Wednesday, March 27, 2019

Should You Annuitize Your TDA?



























One of the options teachers have is to annuitize the TDA when you retire.  There are two ways to annuitize.  The first, is to give it to an insurance company, which under current yields, give you approximately 6% for a 65 year old but be prepared to pay State and City taxes on the annuity.  The second,  is to leave the money with TRS which can give you an annuity, based on your retirement age and with no State and City taxes to pay.  The following annuity interest rate by TRS is as follows:


Age.......................Interest Rate

56.............................8.43%
57.............................8.51% 
58,,,,,,,,,,,,,,,,,,,,,,,,,,,,,8.61%
59.............................8.82%
60.............................8.93%
61.............................9.14%
62.............................9.43%
63.............................9.74%
64...........................10.07%
65..........................10.42%
66...........................10.79%
67...........................11.20%
68...........................11.63%
69...........................12.09%
70...........................12.59%
71...........................13.13%

The difference between a private annuity of 6% and the TRS annuity of 10.42% for a 65 year old educator shows that the difference is due to the profit the private annuity charges while TRS does not charge for the annuity.

Most retirees do not annuitize but put the bulk of their TDA in the Fixed Income option that gives a guaranteed 7% annually.  By not annuirizing the TDA, the educator retains control of their money while annuitizing the TDA means the educator loses control of their savings and once the educator dies, their is no money available to their beneficiaries except for that money that remained from the educator's contributions, minus the money already paid out in the annuity.

Should you annuitize your TDA contributions when you retire?   That decision is up to the educator.  If you choose the annuity option then keep it in the TDA where you will get more for your money as long as you live a long life since when you die, so does the annuity.

====

## BRIEF A
Write out the part of the post on annuitizing a TDA between "The difference between" and "in the annuity.", inclusive.
## BRIEF B
In the post on annuitizing a TDA, what yearly return does the Fixed Income option guarantee?
The lines that come next have no connection to the post.

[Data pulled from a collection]
====

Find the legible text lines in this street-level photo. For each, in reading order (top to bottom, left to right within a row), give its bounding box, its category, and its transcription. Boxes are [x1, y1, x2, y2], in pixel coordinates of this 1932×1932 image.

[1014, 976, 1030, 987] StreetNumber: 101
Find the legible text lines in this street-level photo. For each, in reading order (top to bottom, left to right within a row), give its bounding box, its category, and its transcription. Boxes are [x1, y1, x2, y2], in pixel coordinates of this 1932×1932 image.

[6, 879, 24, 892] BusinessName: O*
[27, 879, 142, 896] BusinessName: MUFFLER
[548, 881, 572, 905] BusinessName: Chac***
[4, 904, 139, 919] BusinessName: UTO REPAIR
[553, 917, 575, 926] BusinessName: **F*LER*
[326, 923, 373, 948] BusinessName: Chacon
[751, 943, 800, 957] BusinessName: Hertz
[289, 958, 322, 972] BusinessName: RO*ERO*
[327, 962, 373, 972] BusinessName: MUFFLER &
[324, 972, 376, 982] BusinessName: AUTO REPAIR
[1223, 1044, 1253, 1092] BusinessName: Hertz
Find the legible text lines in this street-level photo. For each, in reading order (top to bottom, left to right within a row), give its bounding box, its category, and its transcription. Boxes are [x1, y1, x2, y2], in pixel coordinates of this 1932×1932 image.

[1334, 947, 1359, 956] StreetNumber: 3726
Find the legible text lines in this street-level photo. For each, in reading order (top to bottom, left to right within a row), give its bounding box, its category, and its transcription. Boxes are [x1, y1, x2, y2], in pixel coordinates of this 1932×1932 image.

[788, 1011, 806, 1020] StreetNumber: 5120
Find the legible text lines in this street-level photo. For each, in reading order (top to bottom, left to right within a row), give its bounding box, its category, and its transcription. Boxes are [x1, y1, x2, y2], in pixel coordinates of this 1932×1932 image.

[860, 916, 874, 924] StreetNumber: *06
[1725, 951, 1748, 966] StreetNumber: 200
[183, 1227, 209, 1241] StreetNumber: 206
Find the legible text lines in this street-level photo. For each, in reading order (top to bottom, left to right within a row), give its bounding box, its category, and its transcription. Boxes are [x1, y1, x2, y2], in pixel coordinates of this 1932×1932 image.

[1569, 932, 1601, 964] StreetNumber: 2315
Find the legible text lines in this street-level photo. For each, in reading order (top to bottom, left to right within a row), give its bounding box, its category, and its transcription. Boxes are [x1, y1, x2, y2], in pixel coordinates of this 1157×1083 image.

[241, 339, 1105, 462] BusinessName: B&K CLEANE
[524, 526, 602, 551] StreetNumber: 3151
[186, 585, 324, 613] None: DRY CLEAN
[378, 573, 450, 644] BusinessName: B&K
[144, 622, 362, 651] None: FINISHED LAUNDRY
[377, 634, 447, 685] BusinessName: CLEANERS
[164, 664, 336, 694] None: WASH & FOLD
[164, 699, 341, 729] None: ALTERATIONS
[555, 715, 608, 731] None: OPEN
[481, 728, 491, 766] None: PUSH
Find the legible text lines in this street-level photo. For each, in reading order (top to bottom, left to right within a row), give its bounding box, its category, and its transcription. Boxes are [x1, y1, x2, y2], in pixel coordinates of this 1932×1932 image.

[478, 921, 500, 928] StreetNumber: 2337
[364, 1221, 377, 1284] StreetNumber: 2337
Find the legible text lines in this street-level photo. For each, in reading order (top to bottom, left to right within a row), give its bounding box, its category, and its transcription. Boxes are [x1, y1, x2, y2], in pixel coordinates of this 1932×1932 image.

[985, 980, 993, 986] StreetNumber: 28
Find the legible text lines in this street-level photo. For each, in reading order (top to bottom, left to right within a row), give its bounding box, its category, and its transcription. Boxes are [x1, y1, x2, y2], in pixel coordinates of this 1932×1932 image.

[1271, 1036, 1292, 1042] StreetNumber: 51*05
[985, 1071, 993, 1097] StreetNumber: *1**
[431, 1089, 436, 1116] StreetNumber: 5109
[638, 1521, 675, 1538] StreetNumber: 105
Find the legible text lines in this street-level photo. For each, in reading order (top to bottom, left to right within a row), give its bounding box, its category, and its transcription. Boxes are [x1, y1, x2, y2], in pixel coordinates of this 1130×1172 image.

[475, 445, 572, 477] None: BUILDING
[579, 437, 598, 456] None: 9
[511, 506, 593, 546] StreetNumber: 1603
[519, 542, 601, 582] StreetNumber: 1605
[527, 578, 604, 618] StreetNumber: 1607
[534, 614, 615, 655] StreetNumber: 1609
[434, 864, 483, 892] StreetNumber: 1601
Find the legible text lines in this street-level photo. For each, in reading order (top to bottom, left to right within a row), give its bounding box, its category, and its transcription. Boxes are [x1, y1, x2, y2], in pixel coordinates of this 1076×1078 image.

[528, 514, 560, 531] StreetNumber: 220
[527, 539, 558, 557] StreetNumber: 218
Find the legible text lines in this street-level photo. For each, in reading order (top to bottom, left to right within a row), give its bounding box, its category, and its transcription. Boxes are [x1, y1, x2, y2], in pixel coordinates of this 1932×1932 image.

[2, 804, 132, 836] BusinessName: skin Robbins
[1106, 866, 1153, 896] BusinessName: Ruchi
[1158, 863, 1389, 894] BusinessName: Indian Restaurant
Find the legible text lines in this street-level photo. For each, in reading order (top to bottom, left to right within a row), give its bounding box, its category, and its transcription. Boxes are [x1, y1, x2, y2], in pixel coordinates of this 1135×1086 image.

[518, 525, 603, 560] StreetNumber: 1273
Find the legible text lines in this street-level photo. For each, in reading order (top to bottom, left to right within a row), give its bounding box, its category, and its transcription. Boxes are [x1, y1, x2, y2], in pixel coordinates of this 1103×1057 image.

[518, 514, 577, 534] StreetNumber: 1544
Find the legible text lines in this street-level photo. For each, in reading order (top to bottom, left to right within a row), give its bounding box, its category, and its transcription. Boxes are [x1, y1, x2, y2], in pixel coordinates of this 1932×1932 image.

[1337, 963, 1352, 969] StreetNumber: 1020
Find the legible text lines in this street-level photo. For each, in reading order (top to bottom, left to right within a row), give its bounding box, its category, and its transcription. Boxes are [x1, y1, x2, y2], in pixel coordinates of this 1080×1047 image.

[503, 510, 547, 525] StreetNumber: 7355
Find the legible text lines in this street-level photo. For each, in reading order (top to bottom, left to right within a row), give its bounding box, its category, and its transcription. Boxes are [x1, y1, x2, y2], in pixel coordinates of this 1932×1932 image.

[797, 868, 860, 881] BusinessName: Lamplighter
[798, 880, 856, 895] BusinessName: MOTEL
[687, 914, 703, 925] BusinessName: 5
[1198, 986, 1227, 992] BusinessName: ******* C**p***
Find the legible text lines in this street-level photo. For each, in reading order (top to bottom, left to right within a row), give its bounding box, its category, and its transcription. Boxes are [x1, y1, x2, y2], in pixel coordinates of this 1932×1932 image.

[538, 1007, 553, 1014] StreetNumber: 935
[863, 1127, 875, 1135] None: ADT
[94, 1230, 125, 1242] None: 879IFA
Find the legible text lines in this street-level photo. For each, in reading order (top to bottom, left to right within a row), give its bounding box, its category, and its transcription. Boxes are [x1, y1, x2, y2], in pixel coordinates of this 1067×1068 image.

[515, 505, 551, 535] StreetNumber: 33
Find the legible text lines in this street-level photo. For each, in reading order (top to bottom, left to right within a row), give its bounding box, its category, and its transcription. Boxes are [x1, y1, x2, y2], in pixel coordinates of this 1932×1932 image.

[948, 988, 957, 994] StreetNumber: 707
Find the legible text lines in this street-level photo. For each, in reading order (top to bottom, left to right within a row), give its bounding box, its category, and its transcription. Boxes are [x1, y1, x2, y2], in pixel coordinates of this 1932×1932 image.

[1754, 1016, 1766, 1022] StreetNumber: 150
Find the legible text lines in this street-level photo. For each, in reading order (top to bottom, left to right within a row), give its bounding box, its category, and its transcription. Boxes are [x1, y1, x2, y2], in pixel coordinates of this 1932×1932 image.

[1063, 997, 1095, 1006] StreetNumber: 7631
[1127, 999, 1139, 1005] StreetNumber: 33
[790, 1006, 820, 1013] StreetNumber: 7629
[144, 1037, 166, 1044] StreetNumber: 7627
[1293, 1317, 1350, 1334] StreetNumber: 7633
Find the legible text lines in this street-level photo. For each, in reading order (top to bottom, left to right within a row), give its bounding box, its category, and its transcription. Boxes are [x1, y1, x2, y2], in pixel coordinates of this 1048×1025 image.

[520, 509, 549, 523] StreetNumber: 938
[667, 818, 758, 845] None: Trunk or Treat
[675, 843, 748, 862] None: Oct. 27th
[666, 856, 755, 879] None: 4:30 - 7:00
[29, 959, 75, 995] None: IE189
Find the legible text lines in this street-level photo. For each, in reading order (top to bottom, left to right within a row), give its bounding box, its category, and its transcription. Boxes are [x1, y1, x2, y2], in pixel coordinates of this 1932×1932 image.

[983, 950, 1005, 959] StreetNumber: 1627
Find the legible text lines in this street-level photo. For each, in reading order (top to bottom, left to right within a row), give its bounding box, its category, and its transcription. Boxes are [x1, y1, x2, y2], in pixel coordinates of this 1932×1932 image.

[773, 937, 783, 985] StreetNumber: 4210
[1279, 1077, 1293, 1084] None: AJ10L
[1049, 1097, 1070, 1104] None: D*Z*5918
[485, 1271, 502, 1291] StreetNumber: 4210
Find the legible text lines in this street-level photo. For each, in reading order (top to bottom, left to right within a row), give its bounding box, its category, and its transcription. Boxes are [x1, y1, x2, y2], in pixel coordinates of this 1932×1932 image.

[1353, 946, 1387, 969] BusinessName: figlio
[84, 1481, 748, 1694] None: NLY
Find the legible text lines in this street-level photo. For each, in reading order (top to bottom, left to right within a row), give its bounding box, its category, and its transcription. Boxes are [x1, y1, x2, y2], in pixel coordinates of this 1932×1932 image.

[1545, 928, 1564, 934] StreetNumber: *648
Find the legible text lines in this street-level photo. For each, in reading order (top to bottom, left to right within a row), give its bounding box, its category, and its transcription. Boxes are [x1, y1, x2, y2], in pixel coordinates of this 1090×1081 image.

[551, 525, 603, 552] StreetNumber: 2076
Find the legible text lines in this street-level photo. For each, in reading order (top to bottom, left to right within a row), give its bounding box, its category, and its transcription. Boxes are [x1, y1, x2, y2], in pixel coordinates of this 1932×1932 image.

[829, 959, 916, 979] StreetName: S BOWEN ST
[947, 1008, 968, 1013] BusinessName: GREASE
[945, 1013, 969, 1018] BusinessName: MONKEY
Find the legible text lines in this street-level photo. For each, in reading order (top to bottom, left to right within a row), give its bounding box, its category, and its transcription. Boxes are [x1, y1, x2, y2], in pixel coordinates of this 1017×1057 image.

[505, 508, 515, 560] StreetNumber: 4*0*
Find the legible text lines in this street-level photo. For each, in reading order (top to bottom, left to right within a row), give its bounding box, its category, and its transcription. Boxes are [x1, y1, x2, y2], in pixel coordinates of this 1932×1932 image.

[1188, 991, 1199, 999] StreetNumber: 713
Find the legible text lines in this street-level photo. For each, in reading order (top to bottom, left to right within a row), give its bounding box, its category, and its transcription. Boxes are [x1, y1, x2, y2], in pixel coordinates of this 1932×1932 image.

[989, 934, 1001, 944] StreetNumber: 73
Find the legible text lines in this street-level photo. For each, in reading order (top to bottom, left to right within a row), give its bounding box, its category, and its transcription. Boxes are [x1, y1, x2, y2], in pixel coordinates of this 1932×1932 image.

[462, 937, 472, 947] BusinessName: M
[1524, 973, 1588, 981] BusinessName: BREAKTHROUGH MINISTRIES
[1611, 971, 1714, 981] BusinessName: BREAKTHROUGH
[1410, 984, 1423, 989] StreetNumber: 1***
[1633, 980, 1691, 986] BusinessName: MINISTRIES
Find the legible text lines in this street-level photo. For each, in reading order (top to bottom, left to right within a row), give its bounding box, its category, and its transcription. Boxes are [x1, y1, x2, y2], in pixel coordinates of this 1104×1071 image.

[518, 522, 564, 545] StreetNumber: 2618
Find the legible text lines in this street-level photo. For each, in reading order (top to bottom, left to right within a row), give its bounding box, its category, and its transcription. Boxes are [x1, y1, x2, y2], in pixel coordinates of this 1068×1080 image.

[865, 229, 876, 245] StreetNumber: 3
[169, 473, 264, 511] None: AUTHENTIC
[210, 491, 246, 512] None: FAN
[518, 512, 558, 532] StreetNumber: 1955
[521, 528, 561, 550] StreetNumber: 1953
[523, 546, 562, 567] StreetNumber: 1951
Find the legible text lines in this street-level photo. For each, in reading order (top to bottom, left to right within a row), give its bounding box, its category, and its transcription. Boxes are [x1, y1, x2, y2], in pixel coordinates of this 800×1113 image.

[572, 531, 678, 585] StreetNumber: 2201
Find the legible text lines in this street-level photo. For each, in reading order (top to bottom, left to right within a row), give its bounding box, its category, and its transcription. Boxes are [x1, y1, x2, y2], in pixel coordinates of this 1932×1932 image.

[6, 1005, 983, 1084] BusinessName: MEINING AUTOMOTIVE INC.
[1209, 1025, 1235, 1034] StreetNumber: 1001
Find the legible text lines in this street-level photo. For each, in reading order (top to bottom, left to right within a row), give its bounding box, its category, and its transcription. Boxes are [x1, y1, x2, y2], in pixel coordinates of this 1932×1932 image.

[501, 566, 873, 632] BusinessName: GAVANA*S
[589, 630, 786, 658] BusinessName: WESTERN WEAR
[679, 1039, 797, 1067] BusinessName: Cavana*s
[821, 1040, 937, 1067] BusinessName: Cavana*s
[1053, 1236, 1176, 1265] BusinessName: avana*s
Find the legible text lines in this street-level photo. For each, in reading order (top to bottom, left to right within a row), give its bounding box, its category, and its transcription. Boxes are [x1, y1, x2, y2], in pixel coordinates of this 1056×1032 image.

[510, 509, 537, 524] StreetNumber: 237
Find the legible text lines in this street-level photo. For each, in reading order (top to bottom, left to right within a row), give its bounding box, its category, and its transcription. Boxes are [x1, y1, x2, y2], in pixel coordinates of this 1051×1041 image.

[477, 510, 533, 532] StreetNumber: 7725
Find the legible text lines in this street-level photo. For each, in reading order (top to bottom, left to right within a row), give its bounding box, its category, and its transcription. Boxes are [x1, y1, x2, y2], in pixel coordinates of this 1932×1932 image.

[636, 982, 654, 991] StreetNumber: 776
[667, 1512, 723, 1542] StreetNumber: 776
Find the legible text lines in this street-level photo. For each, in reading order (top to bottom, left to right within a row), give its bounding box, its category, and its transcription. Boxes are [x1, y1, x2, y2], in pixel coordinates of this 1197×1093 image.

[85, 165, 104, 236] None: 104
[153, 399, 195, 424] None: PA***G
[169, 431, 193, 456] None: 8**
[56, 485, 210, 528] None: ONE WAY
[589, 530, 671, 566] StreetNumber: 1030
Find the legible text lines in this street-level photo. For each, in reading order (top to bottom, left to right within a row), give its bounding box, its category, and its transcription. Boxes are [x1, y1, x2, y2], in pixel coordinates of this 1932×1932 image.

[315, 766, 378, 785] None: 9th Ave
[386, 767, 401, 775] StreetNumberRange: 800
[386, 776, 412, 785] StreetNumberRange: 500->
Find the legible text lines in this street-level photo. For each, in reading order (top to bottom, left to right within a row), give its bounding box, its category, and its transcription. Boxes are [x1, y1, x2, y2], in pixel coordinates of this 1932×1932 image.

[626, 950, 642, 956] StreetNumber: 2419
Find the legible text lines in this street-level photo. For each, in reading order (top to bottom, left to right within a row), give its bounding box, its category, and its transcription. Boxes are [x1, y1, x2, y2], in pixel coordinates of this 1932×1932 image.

====

## OUTPUT A
The difference between a private annuity of 6% and the TRS annuity of 10.42% for a 65 year old educator shows that the difference is due to the profit the private annuity charges while TRS does not charge for the annuity.

Most retirees do not annuitize but put the bulk of their TDA in the Fixed Income option that gives a guaranteed 7% annually.  By not annuirizing the TDA, the educator retains control of their money while annuitizing the TDA means the educator loses control of their savings and once the educator dies, their is no money available to their beneficiaries except for that money that remained from the educator's contributions, minus the money already paid out in the annuity.

## OUTPUT B
A guaranteed 7% annually.